I now have the variant spellings being automatically harvested into the HTML output for location documents, and the result is functioning correctly with and without JavaScript. I'm now in the process of rewriting the code for generation of the gazetteer pages themselves so that instead of figuring out its own set of variants, it simply harvests from the spelling_variants.xml file which is created already. Once that's working, the existing appendix code should take care of pulling in the variant spellings when generating the HTML.
I've enhanced the variant spellings stuff a bit and I'm now generating AJAX fragments from it; this will serve as content for the gazetteer pages and for the location page files.
After much discussion, we've decided to go with a system based on that outlined two posts ago, with some additional clarification about the status of bibliographic codes appearing between sections. If a new chapter begins at the head of the page, the formeworks etc. appearing above should not be part of its div, but they should be harvested to be part of its single-chapter TEI file, providing the bibliographic context for the conceptual div that follows them. Ditto for bibliographic elements appearing after the end of a chapter div. This means that such elements should first be moved out of their containing divs, making them div-liminal, and then the chapter-splitting code needs to take account of them. In addition, any page break preceding a chapter div which starts in the middle of a page must be harvested, and copied (with a special @type attribute yet to be decided) to the head of the chapter file being created. The existence of this will enable us not only to link to the page image, but also to determine that the chapter does not start at the top of the page, and signal this in some way in the rendered XHTML.
With the exception of the pb/@type attribute change, I've made all the changes necessary to the schema to accommodate these decisions, and we've added Schematron to stay on top of how they're supposed to function.

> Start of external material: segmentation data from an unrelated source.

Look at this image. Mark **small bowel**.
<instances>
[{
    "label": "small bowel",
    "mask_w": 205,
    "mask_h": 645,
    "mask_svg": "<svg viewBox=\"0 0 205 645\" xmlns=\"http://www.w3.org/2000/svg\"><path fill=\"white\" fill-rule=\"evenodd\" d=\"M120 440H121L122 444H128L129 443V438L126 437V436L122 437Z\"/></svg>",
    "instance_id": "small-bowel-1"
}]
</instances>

I decided to generate not just the linkGrp structures but a fully-expanded list of lists of variants, each with a link to the actual document from which it comes, constructed from its title, as the body of the variant spelling output. This saves additional steps in downstream processing. That's now working and valid.

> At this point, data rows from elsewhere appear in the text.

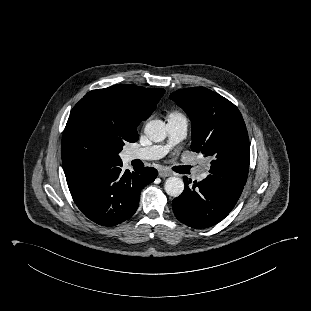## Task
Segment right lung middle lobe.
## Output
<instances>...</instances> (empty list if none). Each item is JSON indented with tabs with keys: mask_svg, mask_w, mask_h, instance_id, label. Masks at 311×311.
I'll list each match as a JSON object with an SVG mask.
<instances>
[{
	"mask_svg": "<svg viewBox=\"0 0 311 311\" xmlns=\"http://www.w3.org/2000/svg\"><path fill=\"white\" fill-rule=\"evenodd\" d=\"M127 142L98 103L75 105L62 137L64 168L122 162L119 153Z\"/></svg>",
	"mask_w": 311,
	"mask_h": 311,
	"instance_id": "1",
	"label": "right lung middle lobe"
}]
</instances>
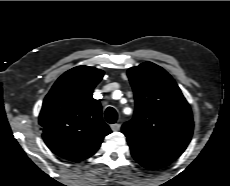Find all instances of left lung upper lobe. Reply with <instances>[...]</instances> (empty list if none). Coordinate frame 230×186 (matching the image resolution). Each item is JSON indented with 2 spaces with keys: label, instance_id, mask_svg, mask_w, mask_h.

I needed a much cleaner and more robust set of variant spelling data, not only for the gazetteer, but also for the provision of variant spellings with links in the location files themselves. I've now completely rewritten that code, and extracted it from the xml_create_generated_master.xsl file, so that it can run separately first, and its output can be used by the latter process. I had to do some schema-tweaking to make it valid, because all our usage of <linkGrp>
and <link>
up to now has been for a single purpose, and highly-constrained, but this is more generic.
JT and I have worked out a plan for handling the Stow 1598 in such a way that we can track the publication status of separate chapters, and create standalone versions of those chapters in XML and XHTML. This will enable us to handle peer-review and publication on a chapter-by-chapter basis. Here's how it works:
- Each identified chapter will constitute a distinct
<div>
with an@xml:id
. - In the
<teiHeader>
of the Stow document, the<revisionDesc>
element will contain a<listChange>
element; before the existing change elements, its first child will be a<listChange>
element with@xml:id="stow_1598_chapter_status"
. - Inside this listChange will be a single change element corresponding to each chapter:
<listChange xml:id="stow_1598_chapter_status"> <change xml:id="stow_1598_cripplegate_ward_status" when="2016-04-12" who="mol:DUNC3" status="draft"/> <change xml:id="stow_1598_breadstreet_ward_status" when="2016-04-10" who="mol:LAND2" status="final"/> [...] </listChange>
- Each individual chapter
<div>
has a@change
attribute pointing to its corresponding<change>
element:<div xml:id="stow_1598_cripplegate_ward" change="stow_1598_cripplegate_ward_status"> [...] </div>
- When we process the overall file to create each of the individual chapter files, we take the
@status
attribute from the corresponding<change>
element in the header and give its value to the<revisionDesc>
/@status
value in the header of the chapter file. - The
<listChange>
element in the header can be processed as a key to split out the individual chapters, and also to generate the modern table of contents page. - When an encoder or editor determines that a chapter has reached a new stage, that person updates the corresponding
<change>
element in the header to specify the new status and date.
I've update the ODD and regenerated the schema to allow for this.
Fixes for problems with items duplicated in the XHTML output, due to being in the body as well as in the header, mostly in XIncluded documents. Output is currently still invalid due to namespace issues arising from date code, which JT is fixing.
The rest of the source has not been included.